------ Passage shown ------

Uber has experienced substantial traction thus far, which has allowed it to expand to one city each month at this point. In 2012, with its new funding and accelerated hiring, it will quicken the pace to two cities per month.

Every city has a different geography. Using his own home city of Los Angeles, which will come online soon in 2012, Kalanick discussed the specific challenges posed by each city’s own urban geography.

Because L.A. is so huge, Uber will be built around “hot zones” where riders may travel within, but not necessarily between, hot zones at opposite ends of town.

This also marks the trajectory of Uber’s expansion: Cities that have similar transportation layouts and quirks will come online in succession, not necessarily those that are close merely by proximity.

This is why Paris debuted before many other U.S. cities, because it was similar in key respects (such as density, transit alternatives, and even the overall culture) to San Francisco, where the logistics have already been perfected.

Dealing with the competition

Kalanick told me that one of the motivators for expanding so quickly was to be able to establish Uber in cities before copycats showed up.

However, he also said that most competitors thus far have gone after the taxi industry directly, not the higher-end on-demand luxury car service industry Uber is after.

One of these competitors, Taxi Magic, aims to connect smartphone owners with existing taxi fleets, and is already in 45 cities, including D.C., where it books more than 1,000 rides a day.

But Kalanick isn’t worried, dismissing services like Taxi Magic by saying, “They’ll do an app for taxi dispatch, but they’re never any good because the supply is still broken. You need to attack this regulated oligopoly from the ground-up.”

The D.C. market should work well for Uber. The city has the highest concentration of people with secondary degrees, and a wide swath are involved in work that befits showing up in a town car, such as government and law.

This seems vindicated by some of the metrics it’s been tracking since the soft-launch a few weeks ago. Again, Kalanick won’t reveal exact figures but says D.C. has been the city to adopt Uber the fastest, despite the service’s cars costing 50 percent more than existing cabs in the area.

It turns out that if you provide people with sufficient incomes, appropriate jobs, and enough tech saavy to know about a useful app or two, they will pay for a convenient and fast way to get around their city.

------ Data for review ------

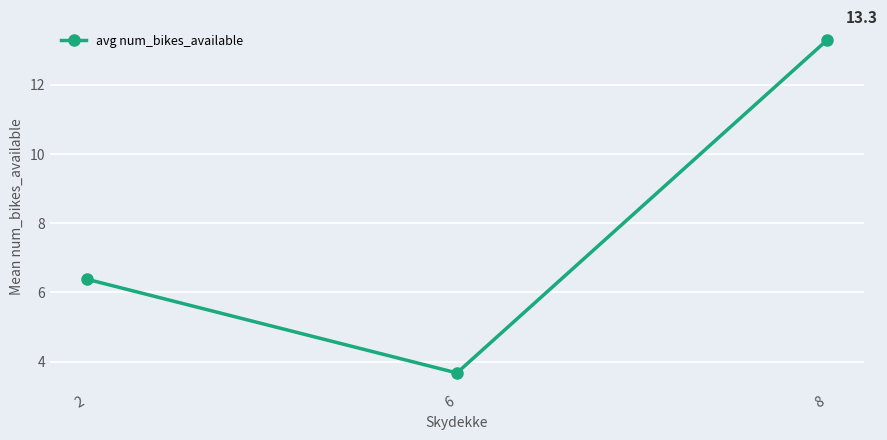

Approximately how many times larger is the value at 8 compared to 2?

2.1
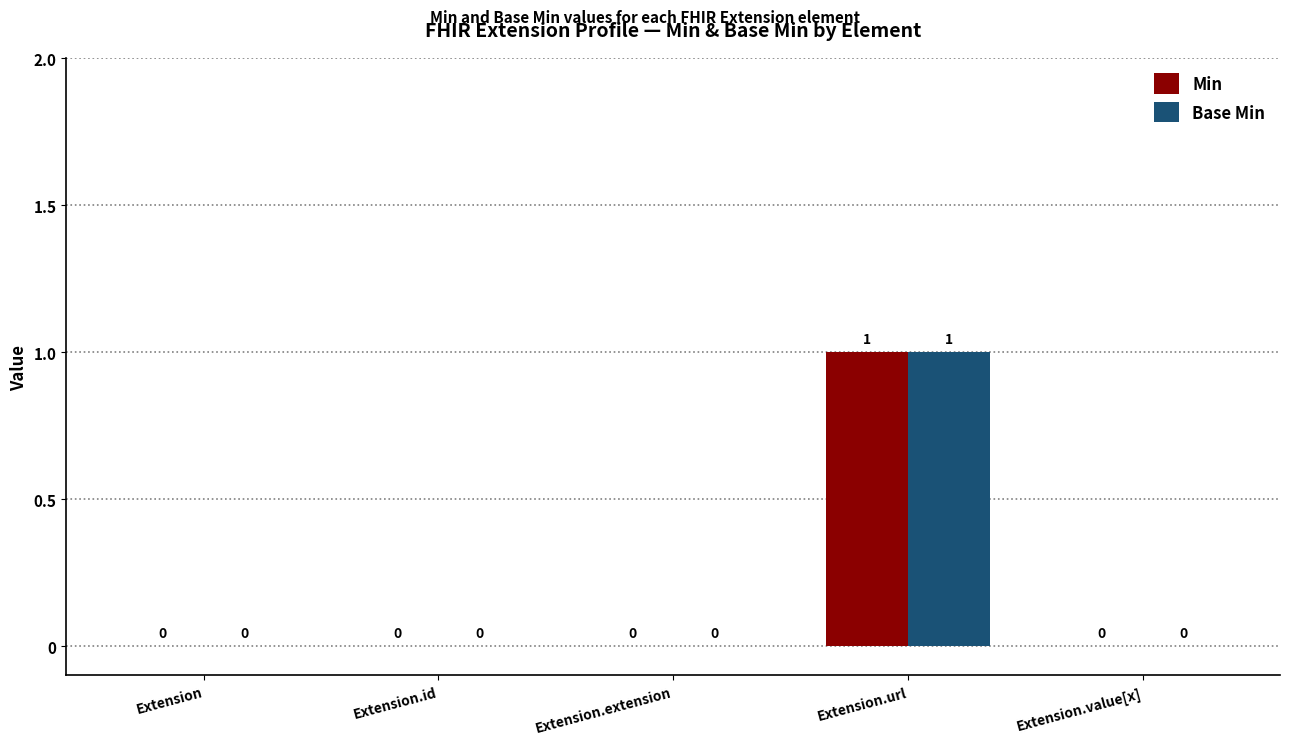

Does the chart contain stacked bars?

No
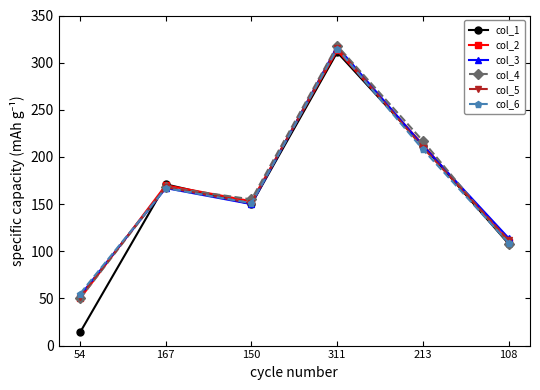

Count the number of data series in this chart.

6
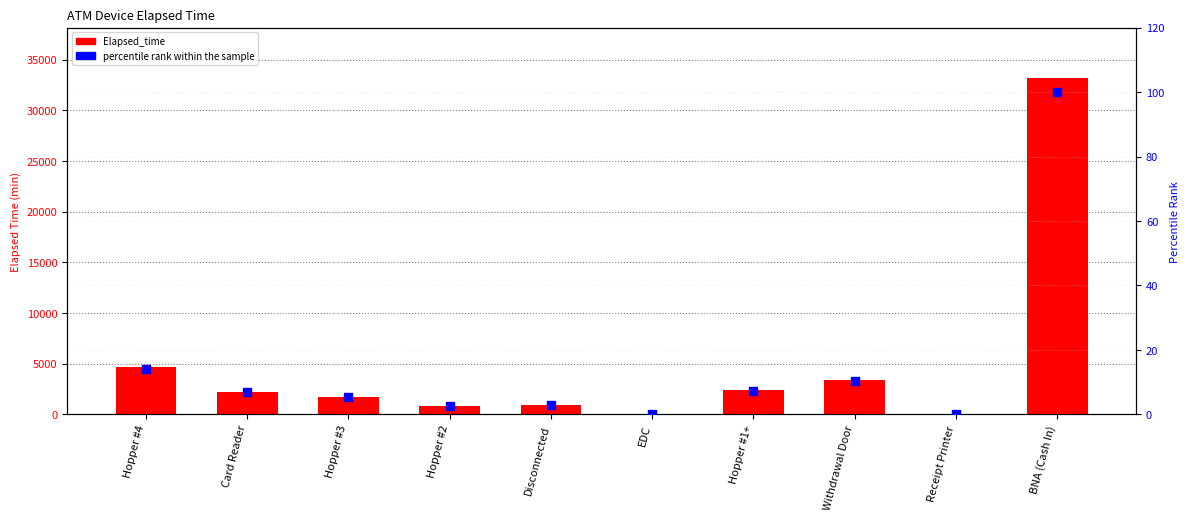

Which series has the largest total across all categories?

Elapsed_time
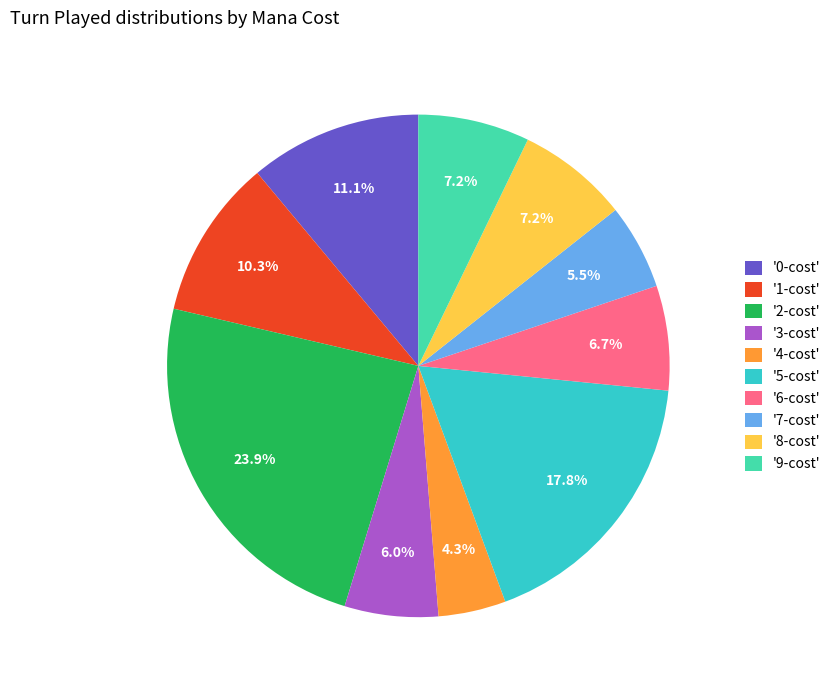

Approximately how many times larger is the value at '7-cost' compared to '0-cost'?

0.5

------

Work request 1: From the Uber passage, copy the wording that starts with "However, he also" and runs through "government and law.".
Work request 2: According to the Uber passage, how many cities is Taxi Magic already in?

Solution 1:
However, he also said that most competitors thus far have gone after the taxi industry directly, not the higher-end on-demand luxury car service industry Uber is after.

One of these competitors, Taxi Magic, aims to connect smartphone owners with existing taxi fleets, and is already in 45 cities, including D.C., where it books more than 1,000 rides a day.

But Kalanick isn’t worried, dismissing services like Taxi Magic by saying, “They’ll do an app for taxi dispatch, but they’re never any good because the supply is still broken. You need to attack this regulated oligopoly from the ground-up.”

The D.C. market should work well for Uber. The city has the highest concentration of people with secondary degrees, and a wide swath are involved in work that befits showing up in a town car, such as government and law.

Solution 2: 45 cities.